I became well acquainted with the feeling of isolation. When I left my highschool, I said goodbye to friends and a convenient community. My best friend was my dad as I worked alongside him at his restaurant, and I had little desire to form other connections. I thought that no one else really understood what I was dealing with, and that I was a burden for ever sharing my struggles. 

At fourteen, with my fresh diagnoses, I never would have thought that I would be in the headspace that I am in today. I have healed from so many aches, which I obtained through apologizing and forgiving lots, confronting issues with confidence, praying heavily, being open and honest with anyone about my story (in both the good and the bad), and recognizing that healing is not linear. Pushing myself to do what made me uncomfortable was one of the most beneficial things I could have done for myself. I moved cities, I made new friends… not to say that any of that was easy. I called my mum crying multiple times a day and regretted so much of the life changes that I had made. This was part of the healing and the metamorphosis of changing my outlook on life, as well as rewiring my brain. 
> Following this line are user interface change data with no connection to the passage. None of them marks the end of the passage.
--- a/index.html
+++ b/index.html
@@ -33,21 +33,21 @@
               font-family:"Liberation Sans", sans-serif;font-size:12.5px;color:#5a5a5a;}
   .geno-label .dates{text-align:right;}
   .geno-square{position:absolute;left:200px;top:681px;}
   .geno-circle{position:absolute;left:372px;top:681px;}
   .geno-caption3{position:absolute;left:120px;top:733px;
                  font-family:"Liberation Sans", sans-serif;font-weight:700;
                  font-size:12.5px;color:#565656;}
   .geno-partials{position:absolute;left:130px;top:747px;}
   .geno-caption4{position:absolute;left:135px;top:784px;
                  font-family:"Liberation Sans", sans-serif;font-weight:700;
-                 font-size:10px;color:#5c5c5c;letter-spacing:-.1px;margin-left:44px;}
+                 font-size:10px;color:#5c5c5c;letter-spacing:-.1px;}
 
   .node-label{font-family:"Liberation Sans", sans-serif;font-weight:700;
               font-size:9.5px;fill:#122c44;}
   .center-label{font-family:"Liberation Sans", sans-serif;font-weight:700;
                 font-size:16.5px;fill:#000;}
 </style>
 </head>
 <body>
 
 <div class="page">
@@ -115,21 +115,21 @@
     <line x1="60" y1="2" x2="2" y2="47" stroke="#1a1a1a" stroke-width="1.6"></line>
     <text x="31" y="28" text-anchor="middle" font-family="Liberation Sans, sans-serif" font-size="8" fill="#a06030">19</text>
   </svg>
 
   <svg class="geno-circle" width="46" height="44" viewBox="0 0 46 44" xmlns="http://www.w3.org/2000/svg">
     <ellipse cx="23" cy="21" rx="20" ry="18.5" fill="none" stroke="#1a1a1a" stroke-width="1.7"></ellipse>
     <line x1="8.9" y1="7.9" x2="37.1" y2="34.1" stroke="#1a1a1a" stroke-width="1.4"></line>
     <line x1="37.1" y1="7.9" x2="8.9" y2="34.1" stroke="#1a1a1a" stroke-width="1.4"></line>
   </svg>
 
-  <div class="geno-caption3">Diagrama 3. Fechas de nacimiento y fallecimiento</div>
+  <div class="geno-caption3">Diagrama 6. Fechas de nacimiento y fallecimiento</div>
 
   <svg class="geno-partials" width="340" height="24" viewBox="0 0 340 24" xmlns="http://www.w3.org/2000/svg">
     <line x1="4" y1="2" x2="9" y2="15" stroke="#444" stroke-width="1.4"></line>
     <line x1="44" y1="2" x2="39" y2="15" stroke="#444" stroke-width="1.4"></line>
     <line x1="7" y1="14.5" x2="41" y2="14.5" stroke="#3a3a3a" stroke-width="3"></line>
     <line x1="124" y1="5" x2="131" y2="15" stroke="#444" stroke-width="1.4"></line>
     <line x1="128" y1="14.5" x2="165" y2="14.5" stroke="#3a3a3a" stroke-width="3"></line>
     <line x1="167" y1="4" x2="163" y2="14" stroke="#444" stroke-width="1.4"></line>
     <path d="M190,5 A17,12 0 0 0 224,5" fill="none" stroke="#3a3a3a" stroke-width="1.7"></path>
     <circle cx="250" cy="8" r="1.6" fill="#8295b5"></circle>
I believe it is also important to note that through my time dealing with anxiety and depression, I had severe gut issues that I was also trying to diagnose. It is impressive how much physical body issues can affect mental issues.I do not say this to take away from everything else that was affecting my state, but there are countless studies and scientific evidence that prove physical health has astounding impact on mental health. 
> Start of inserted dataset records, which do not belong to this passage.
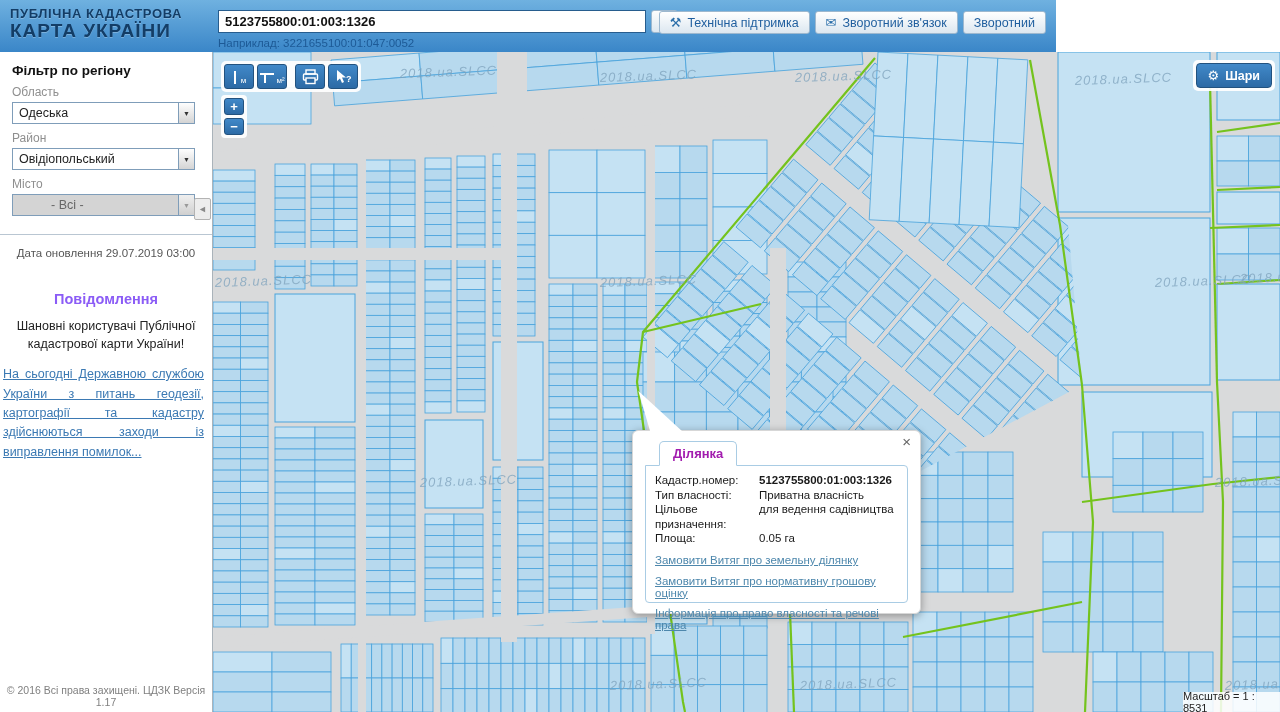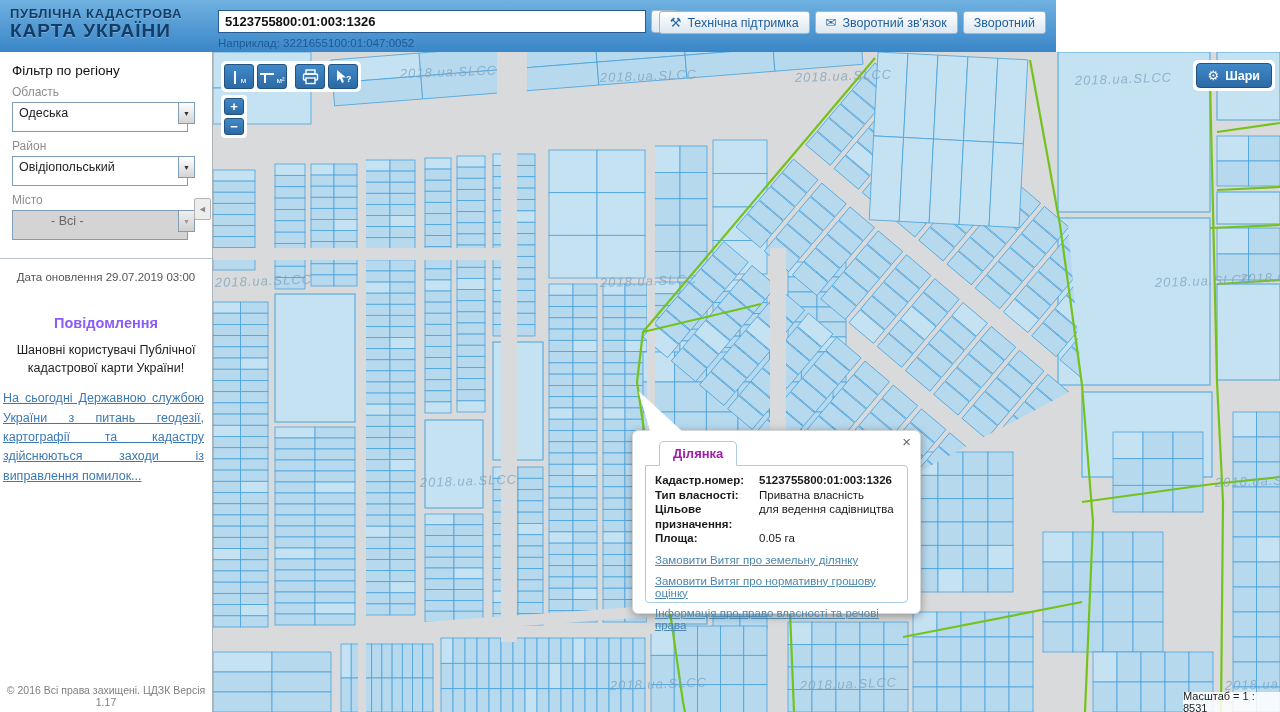--- a/index.html
+++ b/index.html
@@ -23,23 +23,23 @@
   .hbtns { position:absolute; right:10px; top:11px; display:flex; gap:5px; }
   .hbtn { height:23px; padding:0 10px; display:flex; align-items:center; gap:6px;
     background:linear-gradient(#ffffff,#dce7f0); border:1px solid #9db8cf; border-radius:3px;
     font-size:12.5px; color:#1f5e9e; cursor:pointer; font-family:"Liberation Sans",sans-serif; }
   .hbtn .hicon { font-size:13px; color:#2a6ea9; }
 
   
   aside { position:absolute; left:0; top:52px; width:213px; bottom:0; background:#fff;
     border-right:1px solid #aab3ba; }
   .filter { padding:11px 12px 6px 12px; }
-  .ftitle { font-size:13.5px; font-weight:normal; color:#111; margin-bottom:4px; }
+  .ftitle { font-size:13.5px; font-weight:bold; color:#111; margin-bottom:4px; }
   .flabel { font-size:12px; color:#8f8f8f; margin:7px 0 3px; }
-  .selbox { position:relative; width:176px; height:30px; border:1px solid #7f9db9; background:#fff; }
+  .selbox { position:relative; width:176px; height:22px; border:1px solid #7f9db9; background:#fff; }
   .selbox .selval { display:block; font-size:12.5px; color:#222; padding:3px 22px 0 6px;
     white-space:nowrap; overflow:hidden; }
   .selbox .selarrow { position:absolute; right:-8px; top:-1px; width:17px; height:22px; border:1px solid #7f9db9;
     background:linear-gradient(#fefefe,#d4d4d4); font-size:7px; color:#333; text-align:center; line-height:22px; cursor:pointer; }
   .selbox.disabled { background:#d4d4d4;padding-left:32px; }
   .selbox.disabled .selval { color:#666; }
   .selbox.disabled .selarrow { color:#999; background:linear-gradient(#efefef,#d0d0d0); }
   .collapse { position:absolute; right:1px; top:146px; width:17px; height:22px; background:#ededed;
     border:1px solid #b3b3b3; border-radius:2px; color:#8a8a8a; font-size:9px; cursor:pointer; }
   .sdivider { border-top:1px solid #b9c6d2; margin-top:12px; }
@@ -77,21 +77,21 @@
     border:1px solid #d7d7d7; border-radius:6px; box-shadow:0 2px 8px rgba(0,0,0,.35); }
   .pointer { position:absolute; left:2px; top:-40px; width:48px; height:41px; background:#fff;
     clip-path:polygon(7% 0, 32% 100%, 100% 100%); }
   .pclose { position:absolute; right:9px; top:3px; font-size:15px; color:#666; cursor:pointer; line-height:1; }
   .ptab { display:inline-block; margin:10px 0 0 26px; padding:4px 13px 4px; border:1px solid #a9cce4;
     border-bottom:1px solid #fff; border-radius:5px 5px 0 0; font-size:13px; font-weight:bold; color:#a21caf;
     position:relative; z-index:2; background:#fff; cursor:pointer; }
   .pcontent { margin:-1px 12px 0 12px; border:1px solid #a9cce4; border-radius:0 4px 4px 4px;
     padding:7px 9px 10px; height:138px; }
   .prow { display:flex; font-size:11.5px; line-height:14.5px; color:#1a1a1a; }
-  .prow .plabel { width:104px; font-weight:bold; flex:none; }
+  .prow .plabel { width:104px; font-weight:normal; flex:none; }
   .prow .pval { flex:1; }
   .prow.vbold .pval { font-weight:bold; }
   .plink { display:block; margin-top:8.5px; font-size:11.5px; color:#4d87ac; text-decoration:underline; cursor:pointer; }
 </style>
 </head>
 <body>
 
 <div class="app">
 
   <header>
Ultimately, I am still learning that healing from mental health diagnoses is a journey that does not have a final end date. Medication is an incredible tool to get through the worst of it, but also, for some, to get through life in the long term. Finally, counseling is a resource that should be utilized, but patience is necessary; finding a counselor that suits your needs best can take time but is so worth the effort. Make sure to investigate their techniques for healing, their religious background, and whether or not they have the tendency to give tools for healing.